[Entries shown Boundary: Start]

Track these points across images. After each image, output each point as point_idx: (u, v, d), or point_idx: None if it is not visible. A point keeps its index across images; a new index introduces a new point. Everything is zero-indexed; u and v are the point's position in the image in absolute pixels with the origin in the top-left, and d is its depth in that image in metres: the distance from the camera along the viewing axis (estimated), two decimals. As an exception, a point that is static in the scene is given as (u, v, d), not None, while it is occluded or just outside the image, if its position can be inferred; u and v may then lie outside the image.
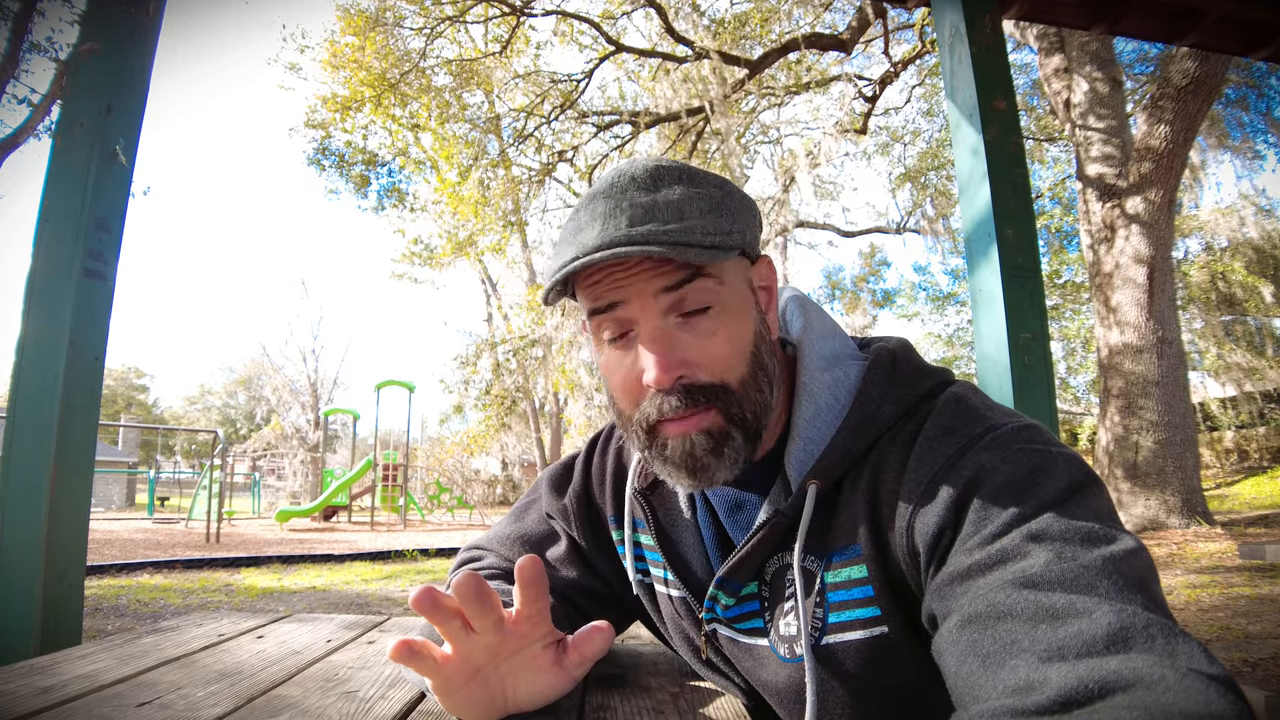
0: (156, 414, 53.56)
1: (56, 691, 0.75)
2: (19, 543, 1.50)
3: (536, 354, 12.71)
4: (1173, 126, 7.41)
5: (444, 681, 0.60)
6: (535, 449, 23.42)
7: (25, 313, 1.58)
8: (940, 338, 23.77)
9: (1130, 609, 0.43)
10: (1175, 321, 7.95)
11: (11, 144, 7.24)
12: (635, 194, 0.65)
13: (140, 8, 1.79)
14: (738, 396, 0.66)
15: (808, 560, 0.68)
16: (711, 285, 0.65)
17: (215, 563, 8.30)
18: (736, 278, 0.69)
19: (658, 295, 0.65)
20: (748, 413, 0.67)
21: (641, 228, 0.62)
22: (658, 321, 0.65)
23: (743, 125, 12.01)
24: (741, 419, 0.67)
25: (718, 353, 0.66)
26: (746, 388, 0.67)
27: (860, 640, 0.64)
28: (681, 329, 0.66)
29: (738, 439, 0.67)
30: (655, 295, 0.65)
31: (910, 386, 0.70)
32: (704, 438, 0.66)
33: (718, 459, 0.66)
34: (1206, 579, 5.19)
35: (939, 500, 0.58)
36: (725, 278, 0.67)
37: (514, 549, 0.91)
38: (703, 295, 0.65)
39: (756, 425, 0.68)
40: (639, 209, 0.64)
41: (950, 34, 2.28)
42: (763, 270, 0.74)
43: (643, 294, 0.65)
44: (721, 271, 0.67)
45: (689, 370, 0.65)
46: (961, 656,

[Entries shown Boundary: End]
[Entries shown Boundary: Start]

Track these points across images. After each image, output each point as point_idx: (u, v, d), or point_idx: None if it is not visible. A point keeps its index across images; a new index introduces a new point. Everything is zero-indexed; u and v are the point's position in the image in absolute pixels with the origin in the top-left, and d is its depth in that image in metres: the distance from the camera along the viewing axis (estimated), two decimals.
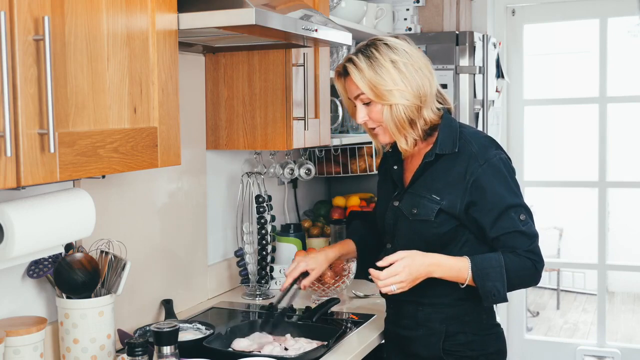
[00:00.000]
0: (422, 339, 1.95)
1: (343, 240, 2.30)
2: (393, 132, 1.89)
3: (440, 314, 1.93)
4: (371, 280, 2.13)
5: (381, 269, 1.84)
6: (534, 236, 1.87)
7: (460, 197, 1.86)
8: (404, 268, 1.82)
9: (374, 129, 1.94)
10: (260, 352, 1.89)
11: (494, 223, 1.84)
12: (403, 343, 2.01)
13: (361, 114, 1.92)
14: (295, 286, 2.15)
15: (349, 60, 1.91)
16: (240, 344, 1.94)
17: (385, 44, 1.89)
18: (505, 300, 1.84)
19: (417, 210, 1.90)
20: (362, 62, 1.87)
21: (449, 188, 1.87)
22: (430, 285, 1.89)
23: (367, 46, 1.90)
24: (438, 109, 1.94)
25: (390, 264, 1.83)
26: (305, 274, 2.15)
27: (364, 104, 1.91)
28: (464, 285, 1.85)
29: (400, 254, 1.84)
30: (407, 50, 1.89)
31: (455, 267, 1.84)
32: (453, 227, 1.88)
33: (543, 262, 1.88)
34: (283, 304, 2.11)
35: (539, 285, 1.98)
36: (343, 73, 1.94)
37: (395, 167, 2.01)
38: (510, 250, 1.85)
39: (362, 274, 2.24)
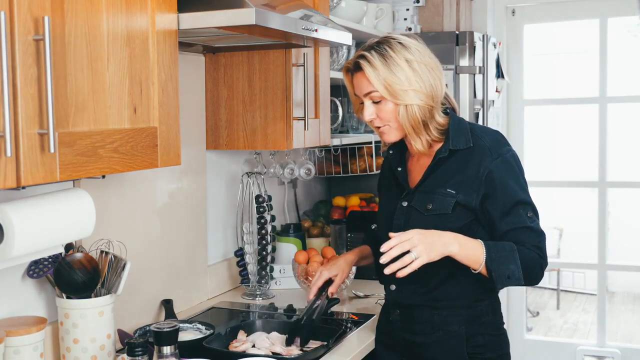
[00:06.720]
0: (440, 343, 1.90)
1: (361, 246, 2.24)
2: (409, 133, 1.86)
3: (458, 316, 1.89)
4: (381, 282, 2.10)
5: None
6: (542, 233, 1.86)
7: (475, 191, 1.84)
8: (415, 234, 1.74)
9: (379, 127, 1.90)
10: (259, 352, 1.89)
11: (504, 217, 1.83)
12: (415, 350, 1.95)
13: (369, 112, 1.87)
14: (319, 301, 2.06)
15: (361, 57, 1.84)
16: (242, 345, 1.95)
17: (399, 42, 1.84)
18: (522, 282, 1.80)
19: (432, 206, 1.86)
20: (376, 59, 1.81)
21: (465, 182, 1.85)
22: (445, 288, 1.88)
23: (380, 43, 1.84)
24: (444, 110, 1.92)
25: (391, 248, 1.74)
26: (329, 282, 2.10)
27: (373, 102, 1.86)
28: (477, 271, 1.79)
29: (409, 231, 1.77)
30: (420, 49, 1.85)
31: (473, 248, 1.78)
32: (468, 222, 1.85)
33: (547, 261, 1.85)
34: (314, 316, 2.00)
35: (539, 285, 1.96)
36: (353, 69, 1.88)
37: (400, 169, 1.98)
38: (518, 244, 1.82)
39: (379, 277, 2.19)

[Entries shown Boundary: End]

■ Description of the task
Gather all lines of the records that include the word "visible".

■ Answer below
Track these points across images. After each image, output each point as point_idx: (u, v, d), or point_idx: None if it is not visible. A point keeps its index across images; a new index introduces a new point. Everything is zero-indexed; u and v are the point's position in the image in absolute pixels with the origin in the top-left, and d is its depth in that image in metres: the distance from the camera along the viewing axis (estimated), two decimals. As an exception, a point that is static in the scene is given as (u, v, d), not None, while it is occluded or just outside the image, if its position can be inferred; u and v may then lie outside the image.
Track these points across images. After each image, output each point as point_idx: (u, v, d), or point_idx: None if it is not visible. A point keeps its index across images; a new index introduces a new point. Everything is zero-indexed; u and v are the point's position in the image in absolute pixels with the origin in the top-left, and d is its depth in that image in metres: the distance from the camera along the viewing axis (estimated), two decimals.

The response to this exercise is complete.